*あなたの課題*.
下の資料のうち、「FREQUENTLY ASKED QUESTIONS」を含む行から「Broadway in 1 shows.」を含む行まで、両端の行も含めて一字一句そのまま書き写してください。

━━━━━ データ一覧

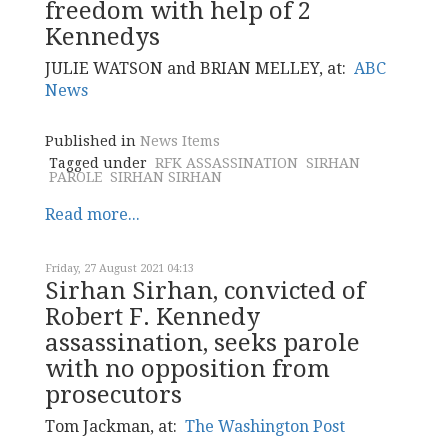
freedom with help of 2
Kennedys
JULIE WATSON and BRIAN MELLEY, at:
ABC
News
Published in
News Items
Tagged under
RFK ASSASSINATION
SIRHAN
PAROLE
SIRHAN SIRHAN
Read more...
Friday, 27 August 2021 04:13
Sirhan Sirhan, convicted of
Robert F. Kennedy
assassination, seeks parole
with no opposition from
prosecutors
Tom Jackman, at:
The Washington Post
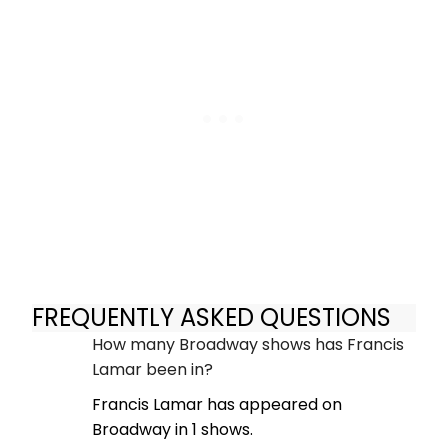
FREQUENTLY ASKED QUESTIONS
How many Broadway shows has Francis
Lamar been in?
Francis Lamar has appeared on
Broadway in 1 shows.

━━━━━━━━━━
━━━━━ データ一覧

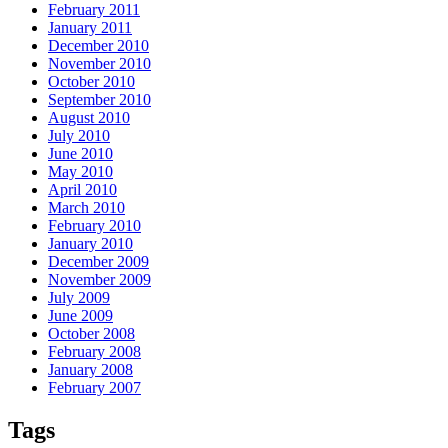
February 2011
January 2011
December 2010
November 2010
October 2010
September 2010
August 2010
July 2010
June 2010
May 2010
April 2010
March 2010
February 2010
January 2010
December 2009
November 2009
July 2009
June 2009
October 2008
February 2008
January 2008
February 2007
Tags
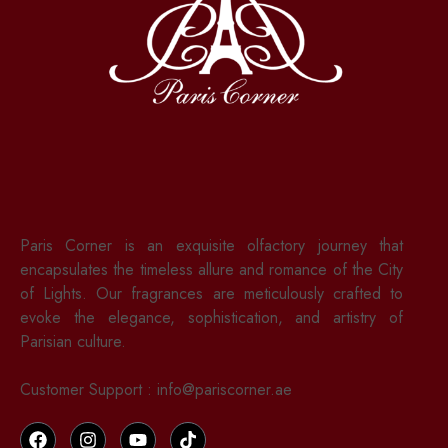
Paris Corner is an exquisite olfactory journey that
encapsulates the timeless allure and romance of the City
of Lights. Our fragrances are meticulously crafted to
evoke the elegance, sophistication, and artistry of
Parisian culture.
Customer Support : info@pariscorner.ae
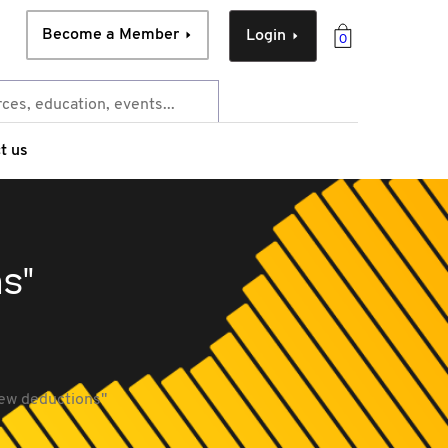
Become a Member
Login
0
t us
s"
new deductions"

━━━━━━━━━━

*回答はこちら*.
FREQUENTLY ASKED QUESTIONS
How many Broadway shows has Francis
Lamar been in?
Francis Lamar has appeared on
Broadway in 1 shows.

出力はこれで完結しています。